*ABOUT THIS TASK*
In the records below, copy out the lines word for word, beginning with the line that contains "時刻は15時。ワンマン運転の次の駅に「小幌」が表示" and stopping after the line that contains "根室本線の車内で再会してビックリ）".

Segment Open

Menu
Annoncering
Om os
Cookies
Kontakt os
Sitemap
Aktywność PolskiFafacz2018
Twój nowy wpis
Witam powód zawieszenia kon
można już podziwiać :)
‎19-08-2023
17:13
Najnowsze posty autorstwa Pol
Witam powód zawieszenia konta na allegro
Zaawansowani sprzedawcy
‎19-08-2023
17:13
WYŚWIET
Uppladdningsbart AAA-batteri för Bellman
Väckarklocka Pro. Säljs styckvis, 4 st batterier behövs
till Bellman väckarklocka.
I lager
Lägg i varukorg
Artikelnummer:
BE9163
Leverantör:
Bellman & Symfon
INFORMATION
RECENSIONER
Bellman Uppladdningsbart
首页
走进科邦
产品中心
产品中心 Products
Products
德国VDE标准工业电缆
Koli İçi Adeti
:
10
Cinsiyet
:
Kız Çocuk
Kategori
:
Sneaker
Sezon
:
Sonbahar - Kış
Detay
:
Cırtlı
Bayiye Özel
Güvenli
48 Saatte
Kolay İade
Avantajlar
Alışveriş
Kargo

Segment Closed
Segment Open

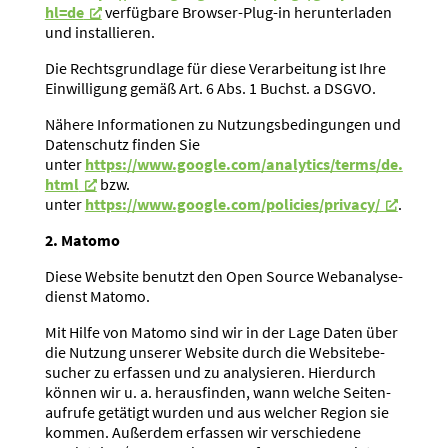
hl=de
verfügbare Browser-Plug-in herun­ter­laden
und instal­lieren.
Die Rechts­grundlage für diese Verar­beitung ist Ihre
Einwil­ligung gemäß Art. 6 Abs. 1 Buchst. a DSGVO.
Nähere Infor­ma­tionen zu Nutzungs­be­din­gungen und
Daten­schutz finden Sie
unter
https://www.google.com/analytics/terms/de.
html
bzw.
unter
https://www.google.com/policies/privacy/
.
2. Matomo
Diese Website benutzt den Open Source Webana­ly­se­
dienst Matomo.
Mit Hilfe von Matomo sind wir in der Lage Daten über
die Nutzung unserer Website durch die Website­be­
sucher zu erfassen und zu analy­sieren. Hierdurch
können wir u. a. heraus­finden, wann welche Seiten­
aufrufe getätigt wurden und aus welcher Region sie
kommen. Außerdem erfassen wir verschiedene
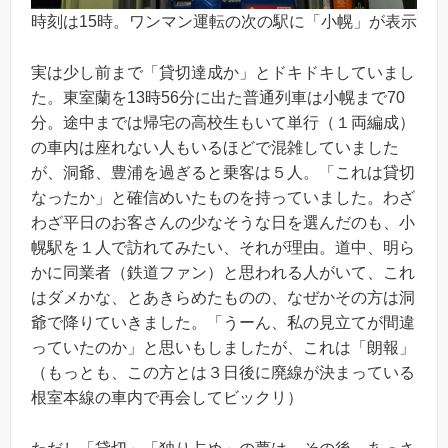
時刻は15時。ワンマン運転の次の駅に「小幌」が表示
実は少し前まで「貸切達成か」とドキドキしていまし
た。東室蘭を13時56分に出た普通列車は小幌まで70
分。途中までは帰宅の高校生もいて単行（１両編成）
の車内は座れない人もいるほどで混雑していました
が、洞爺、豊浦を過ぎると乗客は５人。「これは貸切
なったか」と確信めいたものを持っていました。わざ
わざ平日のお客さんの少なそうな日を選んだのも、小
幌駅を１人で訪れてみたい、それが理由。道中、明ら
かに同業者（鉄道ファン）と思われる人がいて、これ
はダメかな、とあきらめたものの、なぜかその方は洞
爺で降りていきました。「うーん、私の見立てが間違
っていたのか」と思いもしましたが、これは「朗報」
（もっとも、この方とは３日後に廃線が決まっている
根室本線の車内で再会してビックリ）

Segment Closed
Segment Open

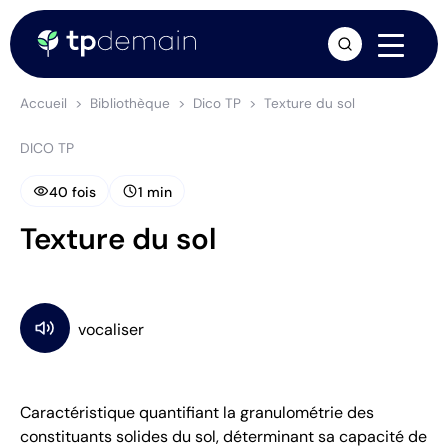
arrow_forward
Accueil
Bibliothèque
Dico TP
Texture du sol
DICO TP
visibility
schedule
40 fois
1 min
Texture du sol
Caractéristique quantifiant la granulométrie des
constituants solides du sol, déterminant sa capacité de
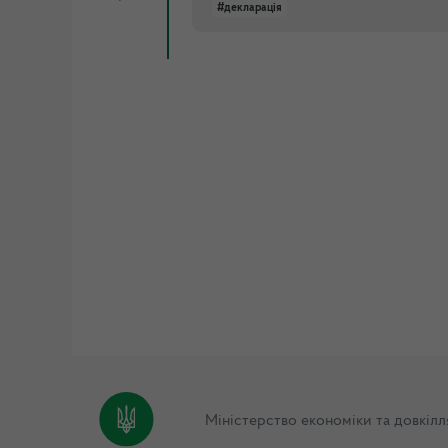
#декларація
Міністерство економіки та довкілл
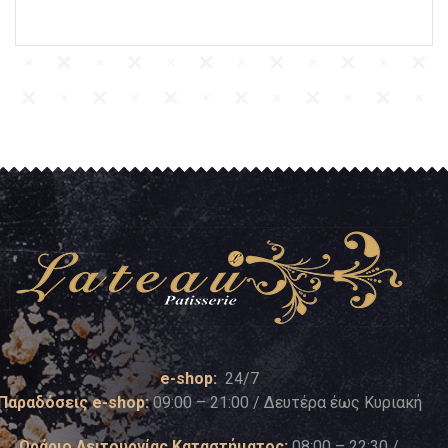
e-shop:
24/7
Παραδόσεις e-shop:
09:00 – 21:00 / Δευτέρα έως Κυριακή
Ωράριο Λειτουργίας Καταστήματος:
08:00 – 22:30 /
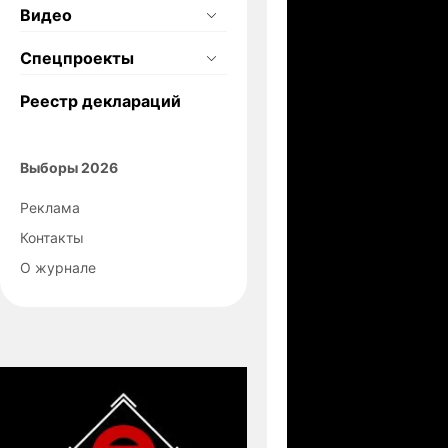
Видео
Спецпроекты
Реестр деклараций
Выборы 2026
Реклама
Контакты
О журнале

Segment Closed

*TASK OUTPUT*
時刻は15時。ワンマン運転の次の駅に「小幌」が表示
実は少し前まで「貸切達成か」とドキドキしていまし
た。東室蘭を13時56分に出た普通列車は小幌まで70
分。途中までは帰宅の高校生もいて単行（１両編成）
の車内は座れない人もいるほどで混雑していました
が、洞爺、豊浦を過ぎると乗客は５人。「これは貸切
なったか」と確信めいたものを持っていました。わざ
わざ平日のお客さんの少なそうな日を選んだのも、小
幌駅を１人で訪れてみたい、それが理由。道中、明ら
かに同業者（鉄道ファン）と思われる人がいて、これ
はダメかな、とあきらめたものの、なぜかその方は洞
爺で降りていきました。「うーん、私の見立てが間違
っていたのか」と思いもしましたが、これは「朗報」
（もっとも、この方とは３日後に廃線が決まっている
根室本線の車内で再会してビックリ）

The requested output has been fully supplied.